Image by Free-Photos from Pixabay.

Self Supervised Learning

Self Supervised Learning is a subset of Unsupervised Learning. The term supervision means that labels do exist for the data on which a model is trained. However, as opposed to Supervised Learning, where the data is annotated with the help of a human, in Self Supervised Learning, the labels are extracted from the data itself.

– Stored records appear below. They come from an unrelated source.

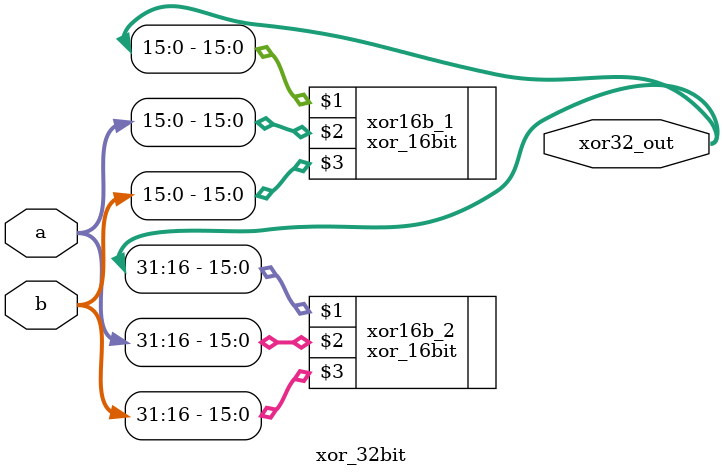
<source format=v>
module xor_32bit(output [31:0]xor32_out, input [31:0]a, b); //Xor operation occurs for 32-bit numbers
			xor_16bit xor16b_1(xor32_out[15:0], a[15:0], b[15:0]);
			xor_16bit xor16b_2(xor32_out[31:16], a[31:16], b[31:16]);
endmodule

</source>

Let’s consider an example. Say you have a lot of unlabeled data(images). You can create randomly rotate the image of the data by 0, 90, 190, or 270 degrees and train your model to predict this rotation. Even though you do not have the labels for the images, you rotated the image so you know the rotation applied to each image. And in training the model to predict the rotation of the data, the model is learning something useful about the data. In this case, we created the labels of the data with the data itself. Now, this model can be fine-tuned on a small set of labeled data. It is an example of Pretext Training which is used for Self-Supervised Learning. One of my previous blog posts is about pretext training, which you can read over here.

Although there are many other pretext tasks on which you can train your Neural Network. I have written a blog on the most used pretext tasks used for training Computer Vision models on images which you can read over here.

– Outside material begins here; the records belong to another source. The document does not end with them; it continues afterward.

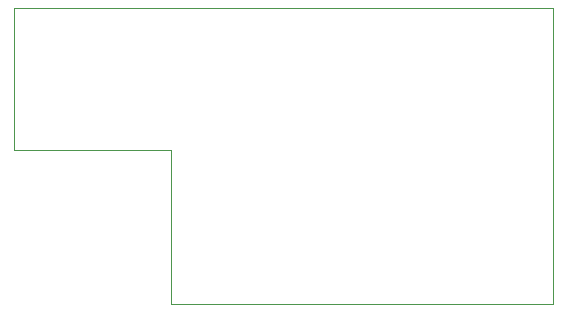
<source format=gbr>
G04 #@! TF.GenerationSoftware,KiCad,Pcbnew,(5.1.0-0)*
G04 #@! TF.CreationDate,2020-07-07T18:13:47+01:00*
G04 #@! TF.ProjectId,autoFan,6175746f-4661-46e2-9e6b-696361645f70,rev?*
G04 #@! TF.SameCoordinates,Original*
G04 #@! TF.FileFunction,Profile,NP*
%FSLAX46Y46*%
G04 Gerber Fmt 4.6, Leading zero omitted, Abs format (unit mm)*
G04 Created by KiCad (PCBNEW (5.1.0-0)) date 2020-07-07 18:13:47*
%MOMM*%
%LPD*%
G04 APERTURE LIST*
%ADD10C,0.050000*%
G04 APERTURE END LIST*
D10*
X172700000Y-126100000D02*
X172700000Y-113080000D01*
X205030000Y-126100000D02*
X172700000Y-126100000D01*
X205030000Y-101000000D02*
X205030000Y-126100000D01*
X163000000Y-101000000D02*
X205030000Y-101000000D01*
X161000000Y-101000000D02*
X163000000Y-101000000D01*
X159400000Y-113080000D02*
X172700000Y-113080000D01*
X159400000Y-101000000D02*
X159400000Y-113080000D01*
X161000000Y-101000000D02*
X159400000Y-101000000D01*
M02*

</source>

Why is Self Supervised Learning so Hot Right Now

Everyone in the field of Machine Learning knows very well that Supervised Learning cannot scale. The human effort and cost required to label datasets are way too high, and it simply isn’t the way going forward. At the same time, there is no shortage of data itself in this era of big data. This calls for some innovation and change in the techniques used to train models. And it is exactly this gap between the abundance of data and scarcity of labeled data that Self Supervised Learning aims to cut down, and maybe, just maybe, totally eliminate it.

The non-scalable nature of Self Supervised Learning has been talked about by many pioneers of Machine Learning such as Jitendra Malik, Yann LeCun, Ishan Mishra, etc. Self Supervised Learning promises to address all the issues of Supervised Learning, and that is the reason why it is such a topic among all circles of Artificial Intelligence- everyone wants to get in on the action.

The famous ImageNet dataset, for example, which is used for benchmarking performances of Neural Networks took 22 human years to label. However, there are other issues too that are associated with manually labeling a dataset. One of the issues that come with human labeling is the lack of proper labels for real-world objects due to difficult categorization and poorly defined hierarchal structure for real-world objects. For example, how easy would it be to distinguish a table from a dining table? Given the variation in size and shapes of both of them, it will be nearly impossible to label them correctly because there would be a significant overlap between the two. Additionally, Self Supervised Learning can be useful when dealing with data having multiple modalities(multiple modes of measuring data, for eg- a video with sound is multimodal) because any correlation between multiple modalities can also be learned without having to label it all manually.